Polish Bishop Tied to Secret Police Resigns
Sunday, January 7th, 2007From the New York Times (link):
The newly appointed archbishop of Warsaw, Stanislaw W. Wielgus, resigned today after admitting two days earlier that he had collaborated with Poland’s Communist-era secret police. The revelation has shaken one of Europe’s largest Catholic communities and refocused scrutiny on charges that some clergy were Communist collaborators up until the 1980s even as the Roman Catholic Church was supporting dissidents. The archbishop had tried to minimize reports of his collaboration, which surfaced two weeks after Pope Benedict XVI named him to the job on Dec. 6, insisting that his contacts with the country’s feared Sluzba Bezpieczenstwa, or Security Service, were benign and routine. But Bishop Wielgus admitted to deeper involvement on Friday after documents from secret police files were published in Polish newspapers that suggested he had informed on fellow clerics for decades, beginning in the late 1960s.
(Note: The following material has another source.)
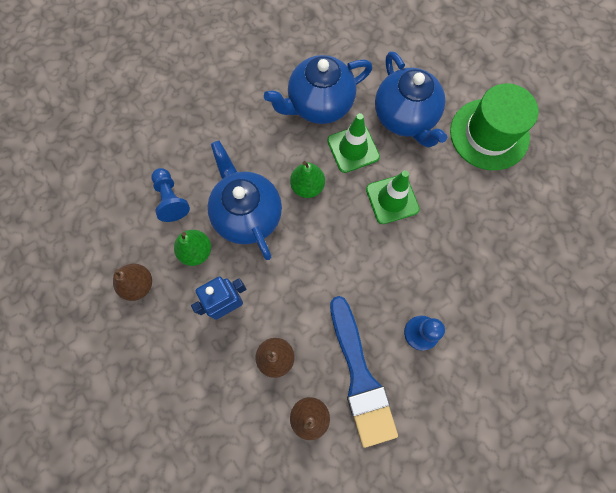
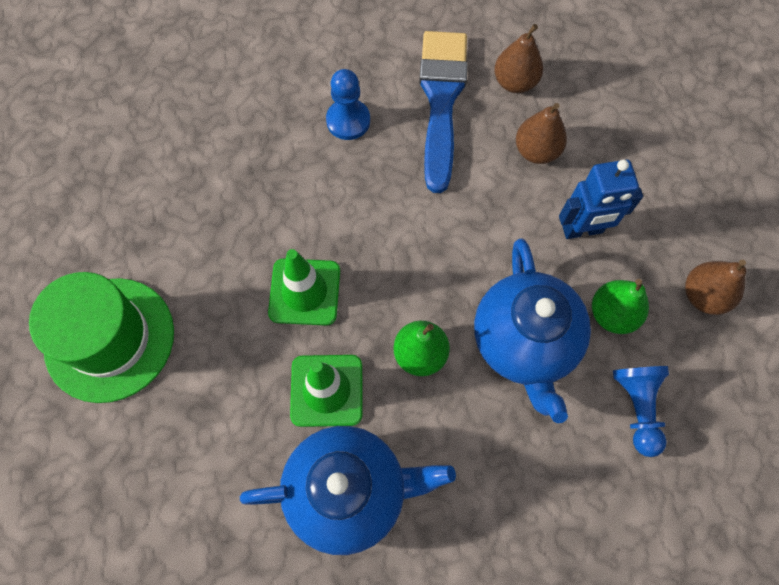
camera: 160 degrees left, 5 degrees down
blue teapot [375,51,447,148] -> none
Bishop Wielgus has maintained that his collaboration with the S.B., as the Sluzba Bezpieczenstwa was known, did not involve spying on anyone and did not hurt anyone. Nonetheless, any cooperation between the Polish clergy and the S.B. is troubling to Poles, as it is to people all over the former Soviet bloc, because of the Catholic Church under the Polish-born Pope John Paul II was considered a beacon of hope and encouragement to people fighting Communist oppression.